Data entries
• • • • •

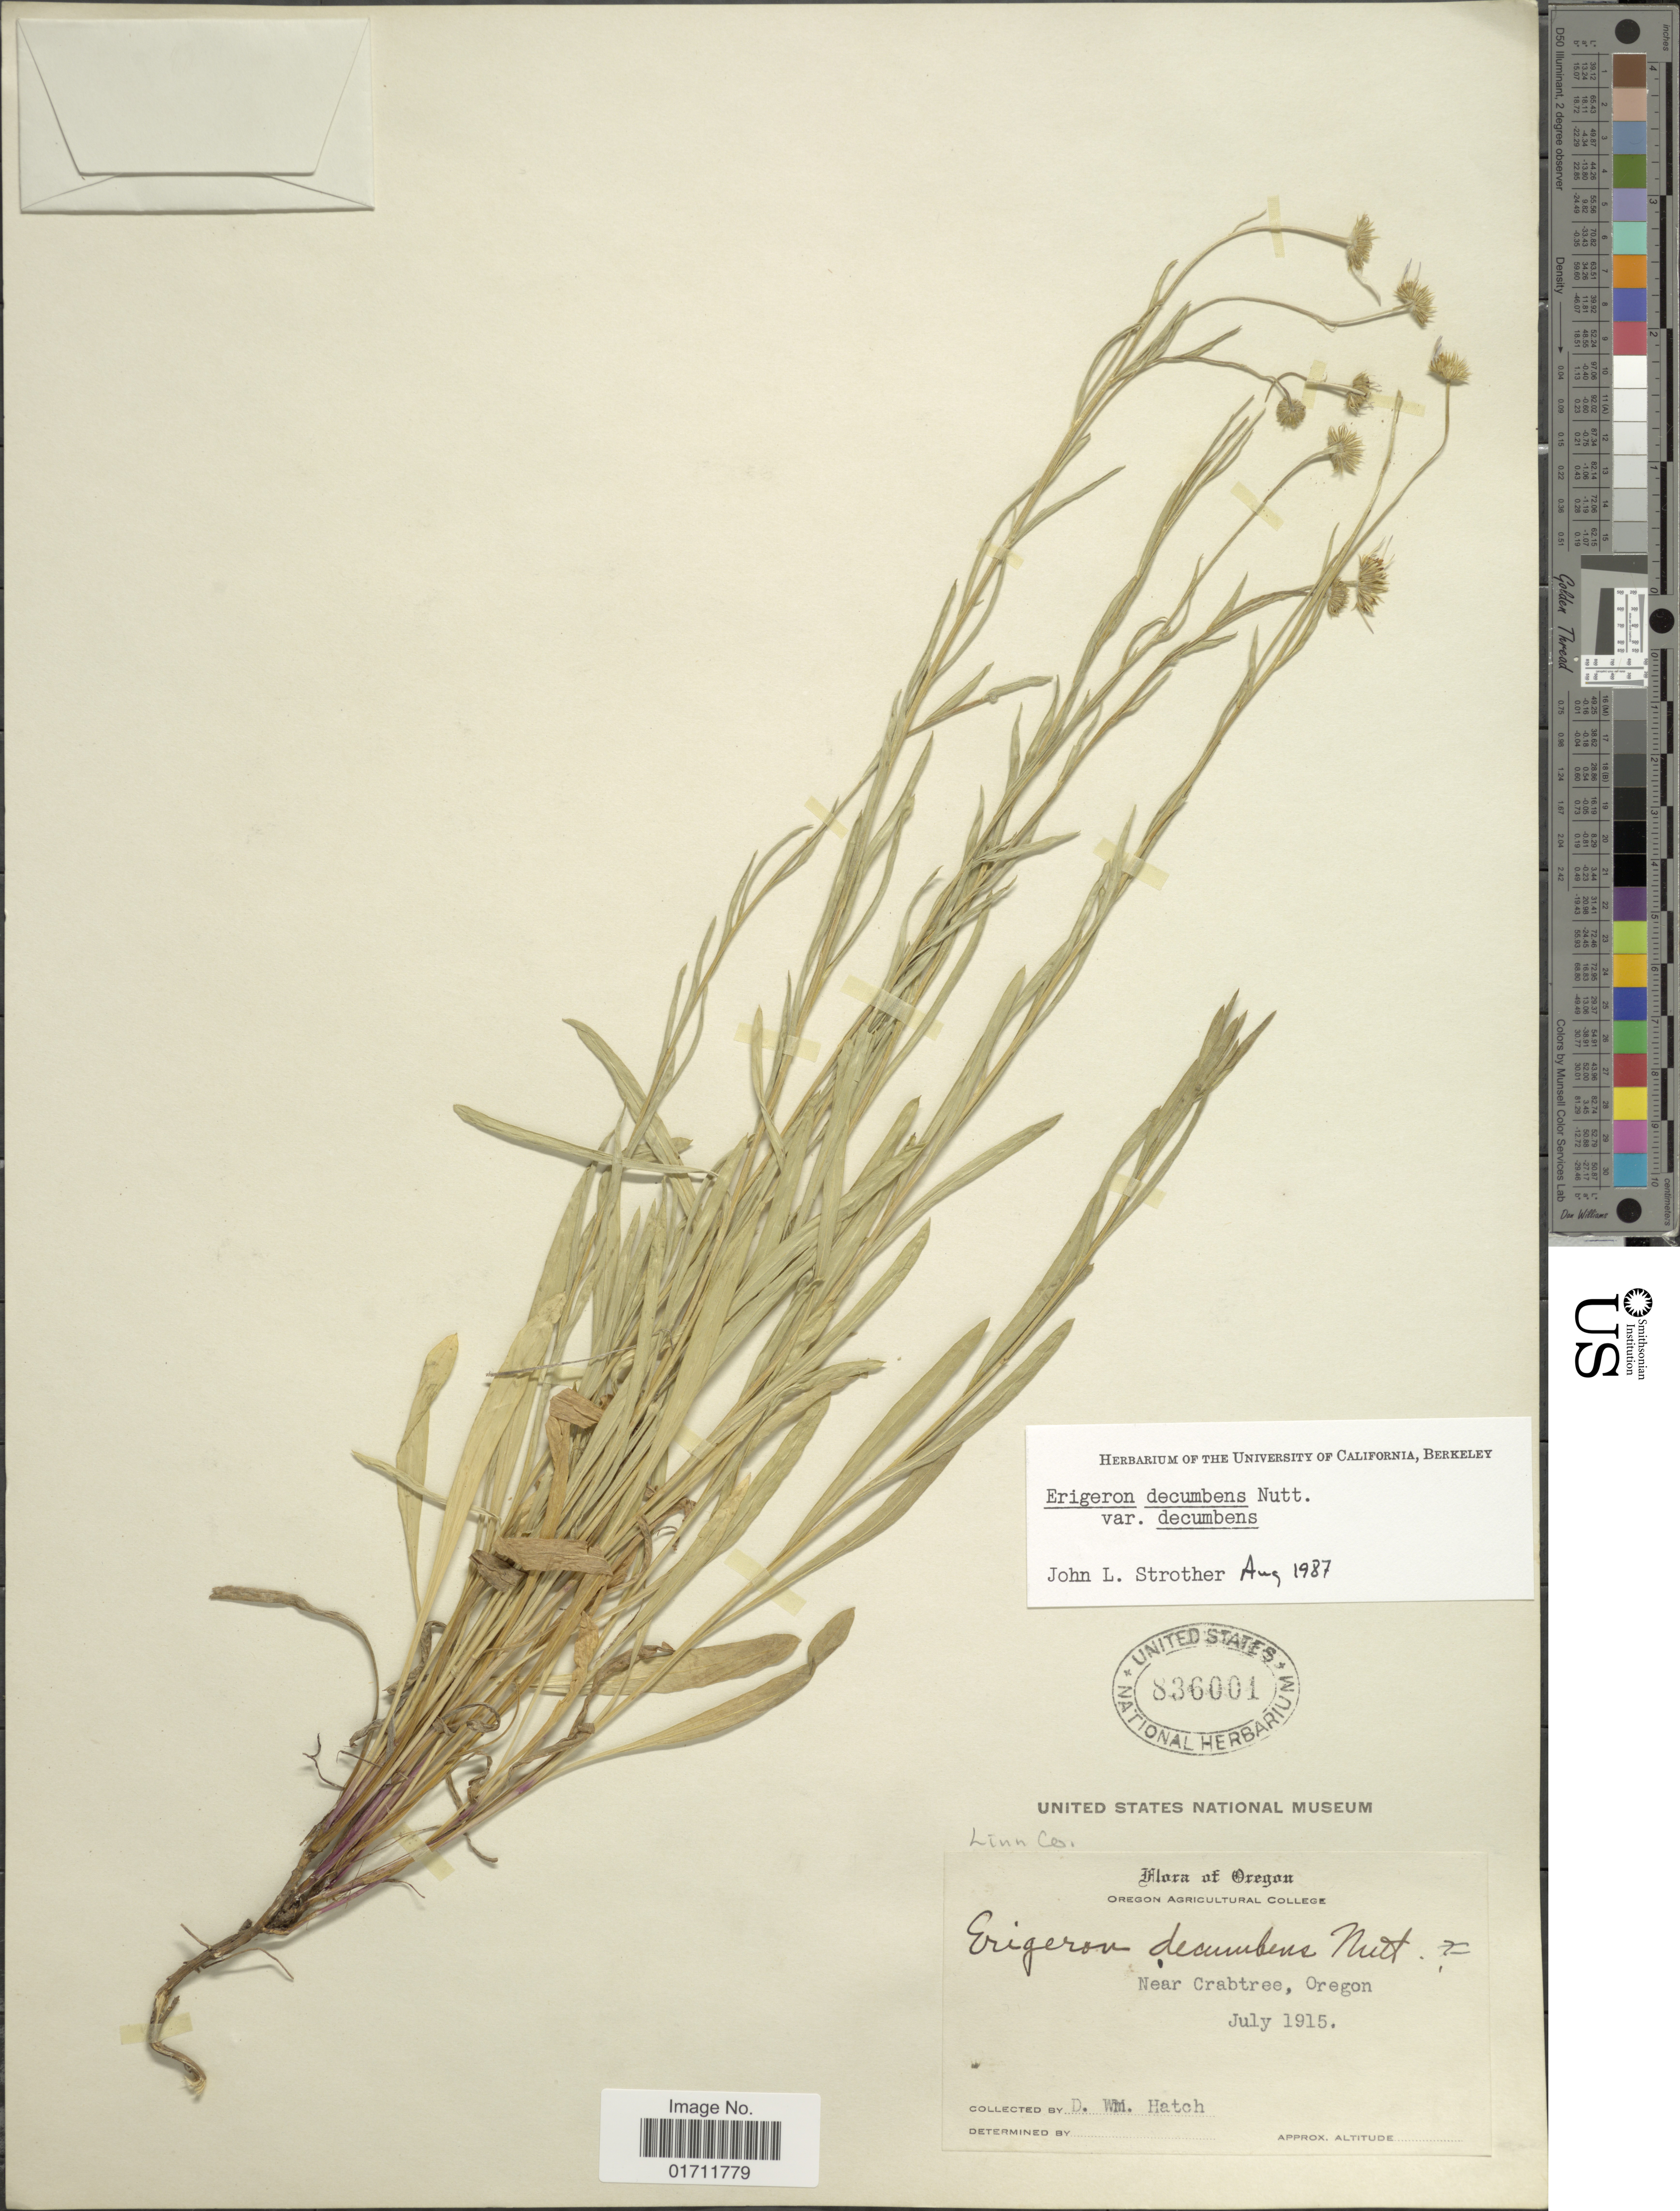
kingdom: Plantae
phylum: Tracheophyta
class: Magnoliopsida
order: Asterales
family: Asteraceae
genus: Erigeron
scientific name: Erigeron decumbens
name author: Nutt.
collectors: D. Hatch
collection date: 1915-07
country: United States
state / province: Oregon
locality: Near Crabtree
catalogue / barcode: US 836001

• • • • •

YOUR GOAL.
Rewrite the data with "locality" switched to "site" and every other line left unchanged. Omit the pictures from your answer.

THE RESULT.
kingdom: Plantae
phylum: Tracheophyta
class: Magnoliopsida
order: Asterales
family: Asteraceae
genus: Erigeron
scientific name: Erigeron decumbens
name author: Nutt.
collectors: D. Hatch
collection date: 1915-07
country: United States
state / province: Oregon
site: Near Crabtree
catalogue / barcode: US 836001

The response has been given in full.